Surface Mount LTCC Quadrature Splitters
Introduction
Transmission line 90° splitters (also called quadrature splitters) are quarter-wave in length. Thus, the overall length is dictated by the frequency of operation. Folding the line like a meander or like a spiral can reduce the mechanical length. Interaction of transmission lines in various layers and between the folded lines can cause problems unless design is done well, and it is not simple. Full electromagnetic analysis has to be performed to optimize the performance to account for the interaction effects. Such splitters can now be realized using LTCC (Low Temperature Co-fired Ceramic) technology. LTCC technology uses thin layers of ceramic on which conductors are printed using noble metals. Various layers are bonded to each other by firing around 850° C. This technique provides two important properties. First, insertion loss is lower than that can be realized in a conventional high temperature ceramic technology, as the noble metals provide lower loss. Second, it provides a hermetic seal. Hence, these splitters are ideal for demanding environments and applications such as military. But, they are equally usable in commercial environments due to their low cost. Use of ceramic as material helps heat dissipation and performance variation over temperature. For the QBA-07, the package consists of ten leads attached to the substrate, forming a robust and reliable assembly. These leads are solder plated for excellent solderability. Figure 1 is a photograph of the splitter and fig 2 shows an X-ray view.
Performance
Requiring 0.25 by 0.3 inch of PC board mounting area, the low profile (0.050 in) QBA-07 splitter operates from 340 to 680 MHz. The average insertion loss is typically 0.8 dB across the full band, amplitude balance is 0.7dB, with phase unbalance of 3 degrees. Isolation is 22 dB across the band. As mentioned before, one of the major advantages of LTCC is the stability of performance over temperature range. Variation is typically of the order of 0.1dB for insertion loss, 1 dB for isolation, and 0.5 0 for phase unbalance over -400°C to 850°C. Recommended footprint is provided in the data sheet of the splitter and can be down loaded from the splitters respective model dashboard. Table I shows the specifications of the other splitters available in this family.
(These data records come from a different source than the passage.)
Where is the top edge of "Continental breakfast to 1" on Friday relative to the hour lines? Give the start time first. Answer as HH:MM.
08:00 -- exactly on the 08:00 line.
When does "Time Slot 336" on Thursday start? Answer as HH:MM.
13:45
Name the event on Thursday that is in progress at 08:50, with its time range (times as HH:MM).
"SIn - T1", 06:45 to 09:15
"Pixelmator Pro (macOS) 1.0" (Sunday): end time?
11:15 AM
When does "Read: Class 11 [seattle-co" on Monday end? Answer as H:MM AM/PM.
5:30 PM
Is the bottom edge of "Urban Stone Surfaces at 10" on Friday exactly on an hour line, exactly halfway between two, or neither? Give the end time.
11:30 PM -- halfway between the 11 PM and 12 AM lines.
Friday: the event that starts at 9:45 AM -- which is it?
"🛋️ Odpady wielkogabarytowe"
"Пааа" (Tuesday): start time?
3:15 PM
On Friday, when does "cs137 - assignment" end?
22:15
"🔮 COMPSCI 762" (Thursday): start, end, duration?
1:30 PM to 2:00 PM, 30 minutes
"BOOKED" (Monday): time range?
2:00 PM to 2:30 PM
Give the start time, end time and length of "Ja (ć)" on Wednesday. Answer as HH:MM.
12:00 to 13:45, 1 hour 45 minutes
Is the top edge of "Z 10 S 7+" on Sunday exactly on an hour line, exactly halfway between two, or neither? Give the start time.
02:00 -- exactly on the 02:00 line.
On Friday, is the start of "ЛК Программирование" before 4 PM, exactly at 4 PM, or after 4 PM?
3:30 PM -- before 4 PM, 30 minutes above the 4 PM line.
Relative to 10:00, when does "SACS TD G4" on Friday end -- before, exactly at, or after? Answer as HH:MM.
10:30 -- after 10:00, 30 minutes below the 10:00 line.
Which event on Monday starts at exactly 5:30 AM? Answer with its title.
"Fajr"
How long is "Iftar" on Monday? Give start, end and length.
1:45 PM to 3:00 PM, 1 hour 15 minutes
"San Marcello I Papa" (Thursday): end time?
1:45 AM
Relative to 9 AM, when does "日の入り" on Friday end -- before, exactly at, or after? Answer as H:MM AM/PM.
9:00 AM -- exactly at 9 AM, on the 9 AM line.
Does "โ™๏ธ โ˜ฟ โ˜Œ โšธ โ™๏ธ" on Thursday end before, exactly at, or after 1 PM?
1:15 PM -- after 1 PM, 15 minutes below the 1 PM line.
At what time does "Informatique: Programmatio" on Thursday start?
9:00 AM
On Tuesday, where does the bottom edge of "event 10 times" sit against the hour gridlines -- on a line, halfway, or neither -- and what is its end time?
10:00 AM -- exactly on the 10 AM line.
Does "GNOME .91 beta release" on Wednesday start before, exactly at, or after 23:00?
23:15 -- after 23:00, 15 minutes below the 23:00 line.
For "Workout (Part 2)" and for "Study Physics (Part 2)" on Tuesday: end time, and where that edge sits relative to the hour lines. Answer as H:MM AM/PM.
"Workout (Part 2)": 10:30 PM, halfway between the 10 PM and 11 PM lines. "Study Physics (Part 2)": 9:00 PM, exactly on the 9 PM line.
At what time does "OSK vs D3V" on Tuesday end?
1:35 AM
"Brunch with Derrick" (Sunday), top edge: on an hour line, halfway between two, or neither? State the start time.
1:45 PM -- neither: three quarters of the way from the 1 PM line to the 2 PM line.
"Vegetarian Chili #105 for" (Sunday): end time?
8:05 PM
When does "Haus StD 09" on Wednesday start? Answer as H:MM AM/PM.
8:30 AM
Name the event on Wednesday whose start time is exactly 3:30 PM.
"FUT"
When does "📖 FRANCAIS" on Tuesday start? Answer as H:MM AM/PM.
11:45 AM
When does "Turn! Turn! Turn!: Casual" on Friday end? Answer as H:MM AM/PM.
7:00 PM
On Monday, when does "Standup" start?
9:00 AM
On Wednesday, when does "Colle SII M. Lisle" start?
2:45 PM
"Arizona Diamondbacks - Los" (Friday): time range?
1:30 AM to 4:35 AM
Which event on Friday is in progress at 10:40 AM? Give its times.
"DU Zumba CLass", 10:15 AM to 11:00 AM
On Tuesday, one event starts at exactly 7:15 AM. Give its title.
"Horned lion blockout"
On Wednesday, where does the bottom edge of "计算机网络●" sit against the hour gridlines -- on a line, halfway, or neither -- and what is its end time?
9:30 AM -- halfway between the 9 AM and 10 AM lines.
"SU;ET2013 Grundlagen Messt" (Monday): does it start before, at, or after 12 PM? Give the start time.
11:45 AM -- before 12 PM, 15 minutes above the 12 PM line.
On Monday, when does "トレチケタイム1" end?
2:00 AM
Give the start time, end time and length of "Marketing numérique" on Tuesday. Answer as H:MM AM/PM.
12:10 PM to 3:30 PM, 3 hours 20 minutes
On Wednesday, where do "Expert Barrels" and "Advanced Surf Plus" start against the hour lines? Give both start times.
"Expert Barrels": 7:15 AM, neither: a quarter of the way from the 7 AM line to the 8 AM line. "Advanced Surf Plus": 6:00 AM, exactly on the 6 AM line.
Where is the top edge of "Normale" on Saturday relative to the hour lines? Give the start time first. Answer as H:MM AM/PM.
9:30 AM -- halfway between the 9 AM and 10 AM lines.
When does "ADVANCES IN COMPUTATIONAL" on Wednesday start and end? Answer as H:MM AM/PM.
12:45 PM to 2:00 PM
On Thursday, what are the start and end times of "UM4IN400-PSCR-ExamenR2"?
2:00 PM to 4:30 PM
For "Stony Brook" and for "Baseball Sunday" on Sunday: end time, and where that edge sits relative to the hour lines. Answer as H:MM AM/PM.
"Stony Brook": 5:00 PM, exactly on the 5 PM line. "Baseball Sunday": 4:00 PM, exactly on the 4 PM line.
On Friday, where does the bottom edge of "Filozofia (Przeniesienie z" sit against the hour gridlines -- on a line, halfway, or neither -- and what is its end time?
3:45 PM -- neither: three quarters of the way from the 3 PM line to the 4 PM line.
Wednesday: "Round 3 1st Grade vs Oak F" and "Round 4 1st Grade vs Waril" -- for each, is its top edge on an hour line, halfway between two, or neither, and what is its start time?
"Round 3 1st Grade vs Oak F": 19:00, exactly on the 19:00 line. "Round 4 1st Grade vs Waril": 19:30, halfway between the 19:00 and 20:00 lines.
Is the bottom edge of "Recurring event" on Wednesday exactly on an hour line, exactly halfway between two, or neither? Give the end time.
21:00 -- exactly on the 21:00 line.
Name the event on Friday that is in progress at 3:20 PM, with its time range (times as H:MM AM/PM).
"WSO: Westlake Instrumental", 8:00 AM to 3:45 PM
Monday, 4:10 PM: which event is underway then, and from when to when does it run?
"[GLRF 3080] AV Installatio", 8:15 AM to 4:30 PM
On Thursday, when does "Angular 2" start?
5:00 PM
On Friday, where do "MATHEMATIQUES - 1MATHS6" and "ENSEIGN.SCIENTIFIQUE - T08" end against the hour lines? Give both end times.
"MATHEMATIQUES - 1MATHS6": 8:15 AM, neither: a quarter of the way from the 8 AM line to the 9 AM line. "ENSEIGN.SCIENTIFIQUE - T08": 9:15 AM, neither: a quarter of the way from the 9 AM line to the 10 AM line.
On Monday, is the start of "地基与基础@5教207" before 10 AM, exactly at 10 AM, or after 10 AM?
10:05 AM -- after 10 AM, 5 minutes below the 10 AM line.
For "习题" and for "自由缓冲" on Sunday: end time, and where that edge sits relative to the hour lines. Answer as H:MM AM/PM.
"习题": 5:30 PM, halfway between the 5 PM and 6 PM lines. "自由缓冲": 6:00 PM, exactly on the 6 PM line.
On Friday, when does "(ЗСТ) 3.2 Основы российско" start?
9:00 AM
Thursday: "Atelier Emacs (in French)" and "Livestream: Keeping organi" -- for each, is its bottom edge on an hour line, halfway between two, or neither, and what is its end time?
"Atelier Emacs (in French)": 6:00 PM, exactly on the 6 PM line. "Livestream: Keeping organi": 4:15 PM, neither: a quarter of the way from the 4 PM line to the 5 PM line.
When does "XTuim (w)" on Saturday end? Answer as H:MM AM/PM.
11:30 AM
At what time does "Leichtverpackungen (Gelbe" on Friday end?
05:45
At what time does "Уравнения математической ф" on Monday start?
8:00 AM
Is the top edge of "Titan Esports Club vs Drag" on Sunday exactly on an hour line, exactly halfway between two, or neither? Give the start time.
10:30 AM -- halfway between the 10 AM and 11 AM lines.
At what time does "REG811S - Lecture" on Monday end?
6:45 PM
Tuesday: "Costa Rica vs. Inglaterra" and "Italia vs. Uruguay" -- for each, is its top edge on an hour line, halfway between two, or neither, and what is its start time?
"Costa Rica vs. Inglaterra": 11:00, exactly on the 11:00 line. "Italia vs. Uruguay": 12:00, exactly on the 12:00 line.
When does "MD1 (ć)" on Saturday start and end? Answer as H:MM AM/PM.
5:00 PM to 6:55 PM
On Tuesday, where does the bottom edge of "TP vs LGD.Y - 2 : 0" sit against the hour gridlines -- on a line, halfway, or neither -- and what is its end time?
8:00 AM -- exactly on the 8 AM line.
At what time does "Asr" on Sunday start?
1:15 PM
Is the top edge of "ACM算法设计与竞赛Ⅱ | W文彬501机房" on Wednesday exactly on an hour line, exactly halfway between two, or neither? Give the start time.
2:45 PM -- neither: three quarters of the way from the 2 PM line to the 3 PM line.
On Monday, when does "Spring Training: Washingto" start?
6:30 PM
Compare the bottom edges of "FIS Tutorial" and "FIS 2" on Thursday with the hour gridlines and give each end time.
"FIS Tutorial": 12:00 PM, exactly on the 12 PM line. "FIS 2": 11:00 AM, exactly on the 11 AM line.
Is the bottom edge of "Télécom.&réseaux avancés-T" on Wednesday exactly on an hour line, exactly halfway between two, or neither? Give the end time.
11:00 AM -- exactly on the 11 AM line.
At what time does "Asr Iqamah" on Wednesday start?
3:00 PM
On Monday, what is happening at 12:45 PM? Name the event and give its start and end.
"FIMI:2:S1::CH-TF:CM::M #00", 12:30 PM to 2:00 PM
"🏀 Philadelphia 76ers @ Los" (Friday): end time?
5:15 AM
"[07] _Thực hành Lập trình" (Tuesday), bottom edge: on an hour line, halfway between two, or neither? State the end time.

These splitters can operate up to 25 watts of input power, enabling their use in moderate to high power circuits. The solder melting temperature determines power handling of these splitters. The unit itself can withstand much higher power. Power capability tests were conducted on a similar splitter in the series, QBA-12N, and indicate that the unit is capable of handling greater power than rated (50W) at room temperature. With 120W of RF input power, the leads became detached from the motherboard due to the melting of the solder connection. The unit was reattached, and it performed as before with no noticeable change in performance. Continuous operation of this splitter at 50W for a week indicated no performance degradation.
Conclusion
LTCC quadrature splitters present a major technological advance by offering improvements in performance, size, power handling capability, and temperature stability. In addition, availability is off the shelf and they are price competitive for both military and commercial environments.